München - Es wird immer enger für Uli Hoeneß - jetzt soll der Präsident des FC Bayern sogar mindestens 27,2 Millionen Euro an Steuern hinterzogen haben. Diese enorme Summe schockte den angeschlagenen Präsidenten des FC Bayern München am zweiten Tag seines spektakulären Prozesses vor dem Landgericht München II.

Die als Zeugin geladene Rosenheimer Steuerfahnderin kam nach einer Berechnung auf Grundlage weiterer Unterlagen auf einen Betrag von 23,7 Millionen Euro. Diese Steuerschuld addiert sich zu den 3,5 Millionen Euro, von denen die Staatsanwaltschaft in ihrer Anklage ausgegangen war.

Die Finanzbeamtin sichtet eine Unmenge an Daten, die Hoeneß erst kurz vor dem Beginn seines spektakulären Verfahrens eingereicht hatte. Der Bayern-Boss und seine Verteidiger hatten zum Auftakt am Montag von 18,5 Millionen Euro gesprochen, fast zehn Millionen unter der neuen Summe - aber schon 15 Millionen mehr als in der Anklageschrift.

"Best-Case"-Rechnung zugunsten des Angeklagten

Die von der Finanzbeamtin nun genannten 23,7 Millionen Euro sind sogar noch eine "Best-Case"-Rechnung zugunsten des Angeklagten. Hoeneß verfolgte die Entwicklung mit hochrotem Kopf. Der Bayern-Patron muss nach der weiteren Verschärfung seiner Lage mehr denn je eine Freiheitsstrafe befürchten.

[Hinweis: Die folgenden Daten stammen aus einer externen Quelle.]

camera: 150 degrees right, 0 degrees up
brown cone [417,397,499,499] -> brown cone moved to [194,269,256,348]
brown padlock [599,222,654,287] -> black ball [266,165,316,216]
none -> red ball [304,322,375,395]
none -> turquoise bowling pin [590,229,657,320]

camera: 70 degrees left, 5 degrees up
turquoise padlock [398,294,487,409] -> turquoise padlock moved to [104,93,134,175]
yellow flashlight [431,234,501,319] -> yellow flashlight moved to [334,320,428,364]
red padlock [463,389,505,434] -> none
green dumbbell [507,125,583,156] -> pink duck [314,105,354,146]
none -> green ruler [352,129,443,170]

Die neue Millionensumme der Finanzbeamtin wurde leise am Richtertisch verkündet. Sie basiert auf einer ersten Durchsicht des neuen Materials. Auch die von der Verteidigung nachgereichten Angaben sollen noch Lücken aufweisen. "Hier fehlen 1,7 Millionen, von denen keiner weiß, wo sie sind", sagte Richter Rupert Heindl einmal.

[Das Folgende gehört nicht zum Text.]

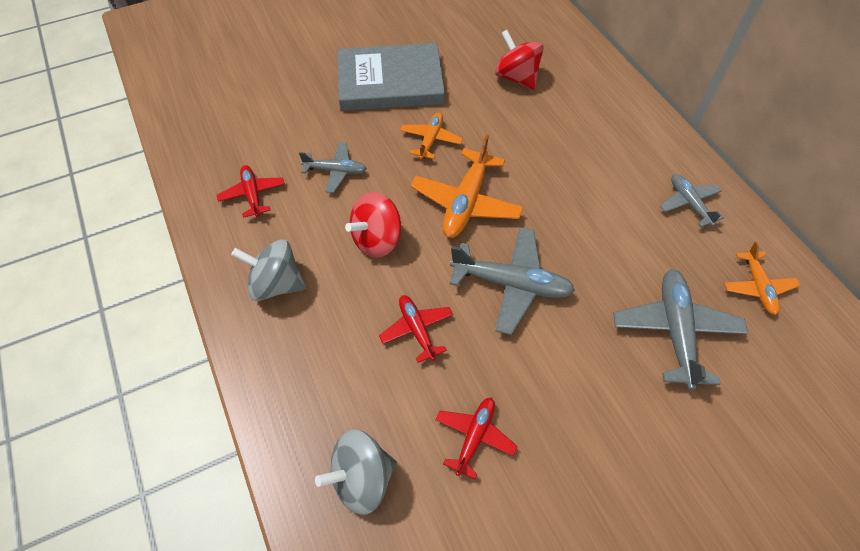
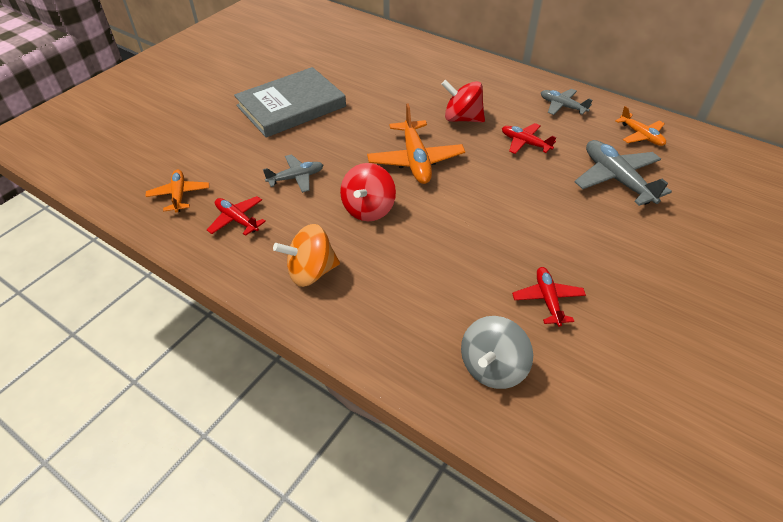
camera: 30 degrees left, 10 degrees down
grey spinning top [231,239,306,301] -> orange spinning top [273,224,340,287]
red plane [379,295,453,363] -> red plane moved to [502,123,556,154]
orange plane [400,112,463,159] -> orange plane moved to [145,169,209,213]
grey plane [450,227,575,335] -> none
red spinning top [495,30,544,90] -> red spinning top moved to [441,80,485,123]

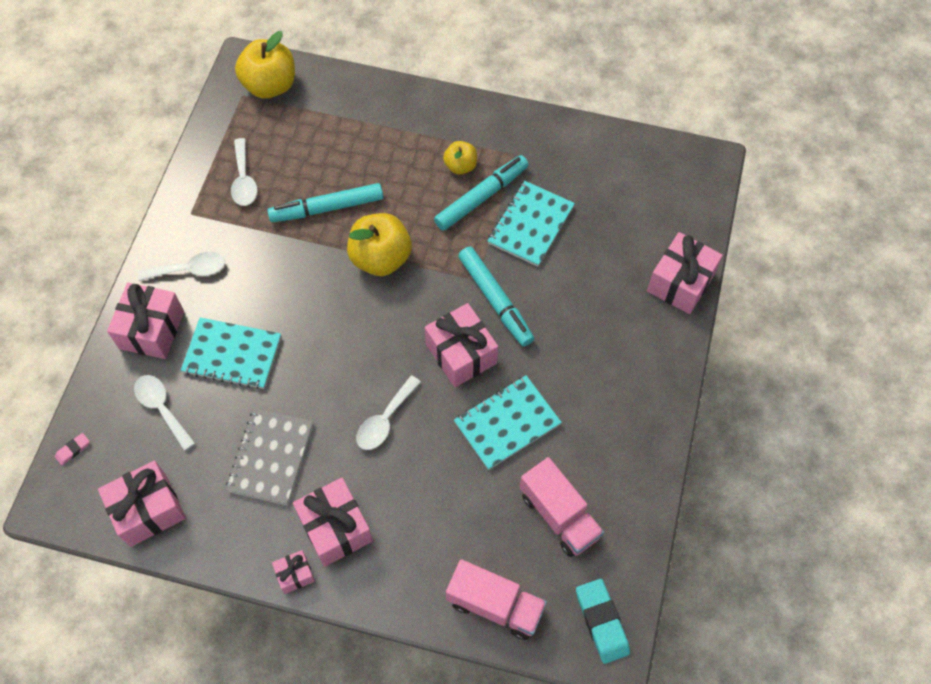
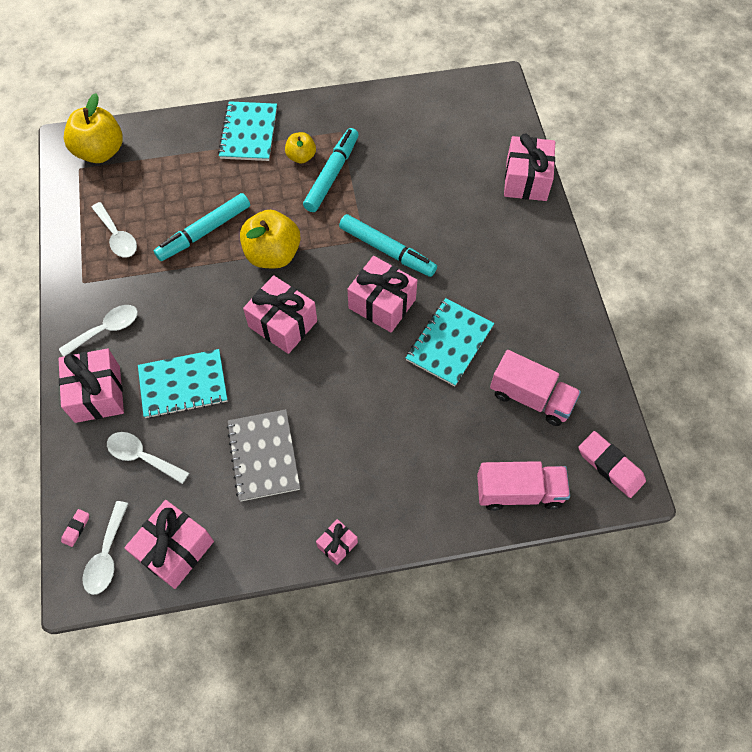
camera: 25 degrees left, 0 degrees up
pink gift [293,478,373,567] -> pink gift moved to [243,275,317,354]
white spoon [356,375,421,450] -> white spoon moved to [83,501,129,595]
turquoise notebook [488,181,575,267] -> turquoise notebook moved to [218,101,277,161]
turquoise eraser [576,579,630,664] -> pink eraser [578,431,646,498]

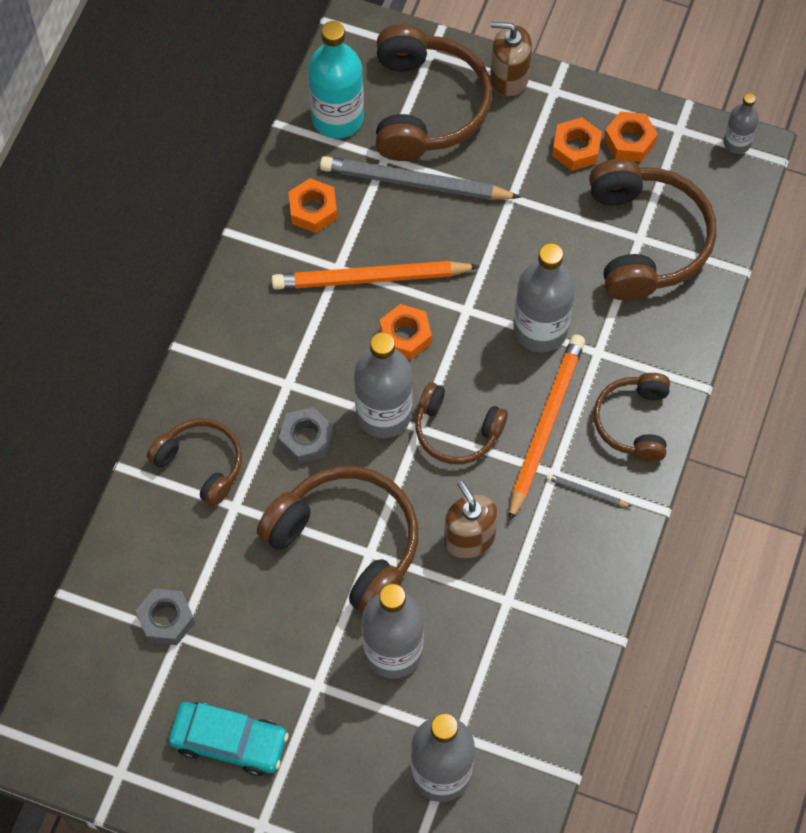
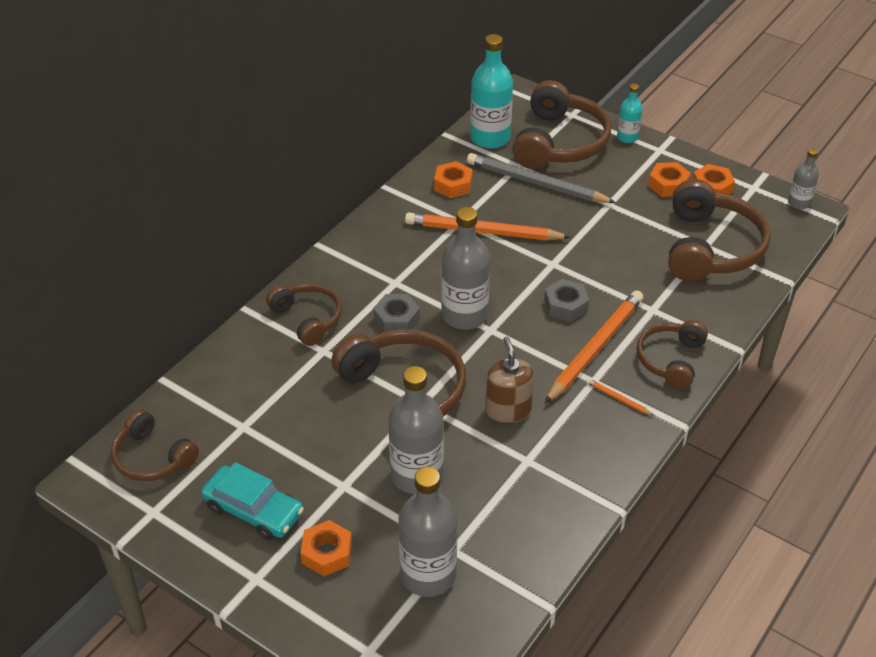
camera: 15 degrees right, 20 degrees down
grey nut [136,589,195,645] -> grey nut moved to [544,279,589,322]
orange nut [380,304,432,360] -> orange nut moved to [301,520,352,576]
brown headphones [416,382,508,464] -> brown headphones moved to [111,409,199,481]
brown soap dispenser [490,22,532,97] -> turquoise bottle [617,84,642,143]
grey bottle [513,243,575,353] -> none
grey pencil [546,473,632,507] -> orange pencil [586,378,654,416]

Nach Angaben der Steuerfahnderin hat Hoeneß die vor über einem Jahr erstellte Datei zu seinem geheimen Konto in der Schweiz erst kurz vor dem Prozess vorgelegt. Der an der Börse zockende Präsident hatte mit seinen Spekulationen demnach zeitweise hohe Gewinne erzielt. Deutlich über 100 Millionen Euro lagerten zwischenzeitlich auf dem Depot. Nach 2006 ging es abwärts. "Ende 2010 ist nicht mehr sehr viel von den Gewinnen da, was leider an der Steuer nichts ändert", schilderte die Beamtin.

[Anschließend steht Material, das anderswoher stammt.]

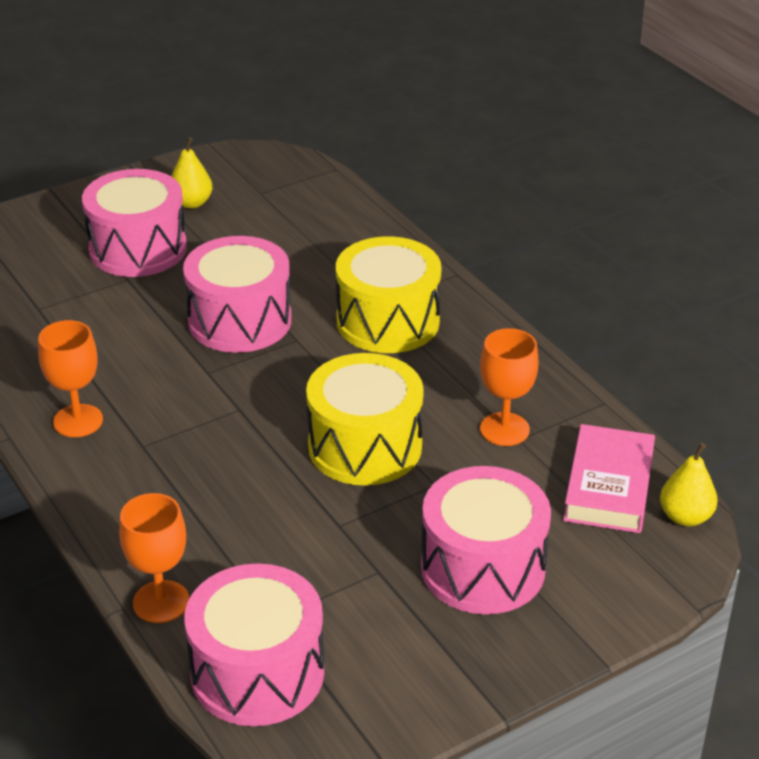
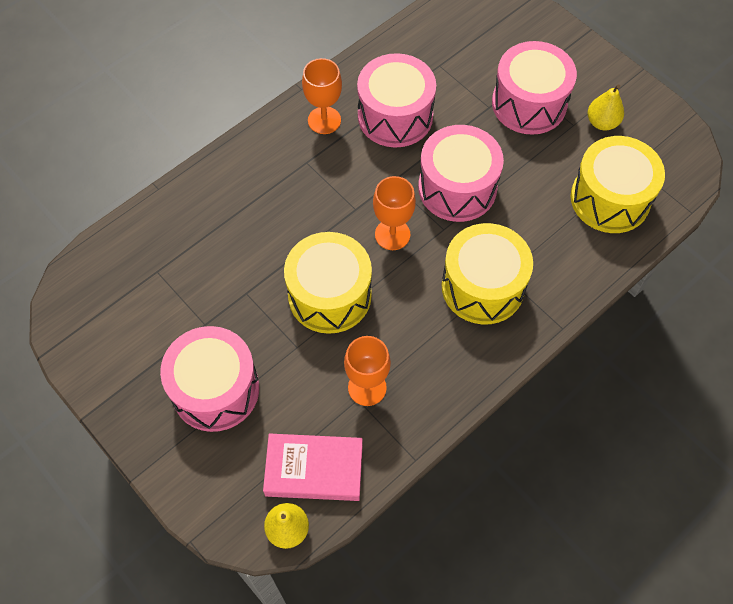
camera: 80 degrees right, 25 degrees up
orange goblet [119,493,189,623] -> orange goblet moved to [373,176,416,250]
pink drum [184,563,324,726] -> pink drum moved to [357,53,436,147]
none -> yellow drum [571,136,665,233]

Die neuen Zahlen seien von der Verteidigung nicht hinterfragt worden, sagte Gerichtssprecherin Andrea Titz. Damit sei nicht zu rechnen gewesen.

Der Zeitplan mit einer raschen Urteilsverkündung am Donnerstag ist daher trotz der neuen Entwicklungen weiterhin möglich - allerdings keineswegs sicher. Das Gericht will erst noch den Mittwoch abwarten. Am dritten Prozesstag sollen als weitere Zeugen ein Betriebsprüfer sowie ein EDV-Mann des Finanzamtes Rosenheim gehört werden.

Mit einem roten Wäschekorb voller Akten hatte die Steuerfahnderin am Morgen den Saal 134 im Münchner Justizpalast betreten. Vor rund einer Woche habe Hoeneß' Verteidigung den Behörden einen USB-Stick mit Informationen über sein Schweizer Konto zukommen lassen, berichtete sie. Die "Grunddateien" der pdf-Dokumente seien aber schon am 18. Januar 2013, einen Tag nach der Selbstanzeige des Bayern-Präsidenten, erstellt worden, bemerkte die Beamtin. Das habe die EDV-Abteilung der Finanzbehörde festgestellt. Dazu will das Gericht den weiteren Zeugen aus Rosenheim am Mittwoch befragen.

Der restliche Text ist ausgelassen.